Choosing an Online Trade Printer
When looking to develop an outsourcing relationship, a local trade printer isn’t your only option. There are quality online trade printers to choose from as well. How does choosing an online provider differ from a brick-and-mortar one? Consider this advice from Preston Herrin, vice president of sales and marketing for 4over, an online trade printer with offset, digital, and wide-format digital capabilities.
1. Price is important, but always explore total value.
What other perks does the printer offer? Free delivery? Marketing support? Design or other services? For example, 4over offers its customers access to free, downloadable white-label content (ranging from email blasts to promotional videos) to help its customers promote and sell more print.
2. Does their business delivery model provide speed to market?
Where is the online printer located? How many production facilities do they have? How fast are they turning your print jobs? The closer the production location(s) are to your facility or the customer’s, coupled with the provider’s turnaround times, the faster the product gets into your customer’s hands. Like real estate, it’s often about location, location, location.
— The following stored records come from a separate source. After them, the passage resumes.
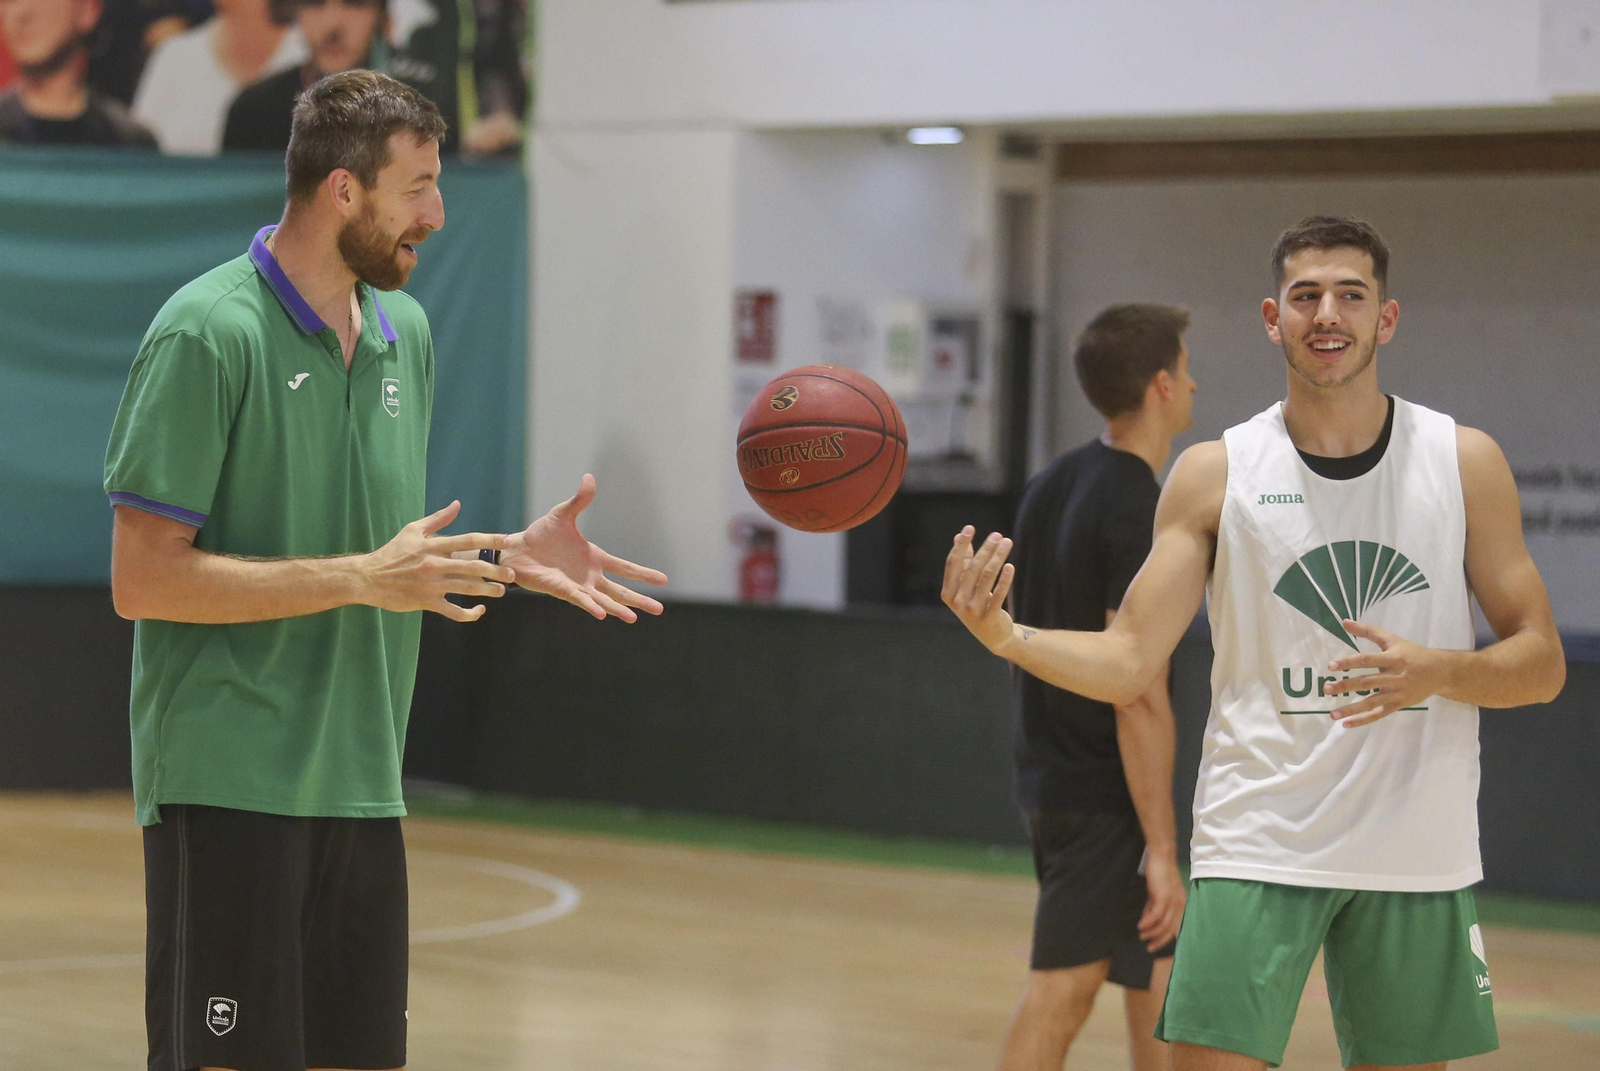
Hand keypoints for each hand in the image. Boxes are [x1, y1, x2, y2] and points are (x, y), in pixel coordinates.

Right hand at [364, 500, 512, 621]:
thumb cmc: (392, 552)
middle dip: (496, 571)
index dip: (490, 540)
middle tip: (511, 574)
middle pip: (472, 566)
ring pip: (466, 588)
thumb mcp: (412, 530)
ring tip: (501, 591)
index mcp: (433, 545)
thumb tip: (457, 504)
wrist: (368, 577)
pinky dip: (468, 613)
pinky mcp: (426, 602)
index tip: (508, 541)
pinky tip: (479, 611)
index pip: (468, 540)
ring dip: (487, 590)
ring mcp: (431, 585)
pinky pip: (452, 611)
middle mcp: (435, 564)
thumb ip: (438, 520)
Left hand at [505, 474, 667, 620]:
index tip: (664, 580)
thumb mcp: (562, 514)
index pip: (625, 568)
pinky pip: (580, 600)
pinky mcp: (562, 590)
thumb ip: (579, 500)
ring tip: (634, 619)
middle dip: (639, 600)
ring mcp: (578, 585)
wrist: (517, 549)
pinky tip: (602, 614)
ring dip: (618, 609)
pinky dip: (591, 606)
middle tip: (660, 610)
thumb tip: (590, 477)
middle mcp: (590, 575)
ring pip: (604, 600)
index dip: (644, 574)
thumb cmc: (540, 534)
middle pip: (620, 590)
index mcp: (595, 558)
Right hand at [941, 526, 1016, 653]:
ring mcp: (973, 610)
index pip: (953, 564)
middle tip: (997, 534)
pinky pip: (998, 594)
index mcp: (948, 593)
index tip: (970, 528)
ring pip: (986, 577)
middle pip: (972, 568)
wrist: (994, 637)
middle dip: (985, 549)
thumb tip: (959, 536)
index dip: (961, 545)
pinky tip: (1009, 566)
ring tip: (1006, 542)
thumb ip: (962, 563)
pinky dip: (1004, 579)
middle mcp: (958, 602)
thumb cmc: (978, 605)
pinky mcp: (990, 617)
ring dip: (997, 557)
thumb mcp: (966, 587)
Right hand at [1138, 849, 1185, 951]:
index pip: (1174, 927)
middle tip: (1149, 947)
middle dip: (1159, 940)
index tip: (1154, 945)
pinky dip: (1148, 922)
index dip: (1165, 938)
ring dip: (1151, 932)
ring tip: (1141, 935)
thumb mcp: (1156, 893)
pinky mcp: (1164, 896)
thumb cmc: (1159, 872)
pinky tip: (1140, 925)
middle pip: (1170, 929)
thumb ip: (1153, 906)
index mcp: (1180, 904)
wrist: (1161, 856)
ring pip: (1163, 924)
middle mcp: (1179, 905)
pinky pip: (1156, 915)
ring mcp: (1172, 901)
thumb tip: (1147, 920)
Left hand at [1323, 620, 1449, 727]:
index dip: (1349, 663)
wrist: (1440, 672)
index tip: (1331, 666)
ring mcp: (1397, 693)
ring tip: (1332, 714)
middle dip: (1346, 686)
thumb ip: (1368, 631)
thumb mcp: (1392, 639)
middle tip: (1326, 689)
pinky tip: (1347, 723)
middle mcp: (1395, 676)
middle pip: (1367, 683)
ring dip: (1351, 709)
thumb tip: (1344, 621)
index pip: (1367, 660)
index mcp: (1393, 658)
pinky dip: (1363, 720)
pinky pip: (1379, 714)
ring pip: (1372, 702)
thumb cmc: (1412, 653)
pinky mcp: (1399, 705)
3. Do they offer free delivery services?
Most printers charge for delivery of the printed products. Others, including 4Over, leverage their distributed print network to deliver for free.
4. What is the ease of use of the online ordering system?
The online user experience should be simple, informative, and offer file upload and management tools that ensure the print output matches the customer expectation.
5. What is their equipment distribution?
Do all facilities have the same equipment and production capabilities? Or does it vary from facility to facility? Just because an online printer offers certain production capabilities on its website doesn’t mean that that those capabilities are available at the production facility closest to you. Be sure to ask.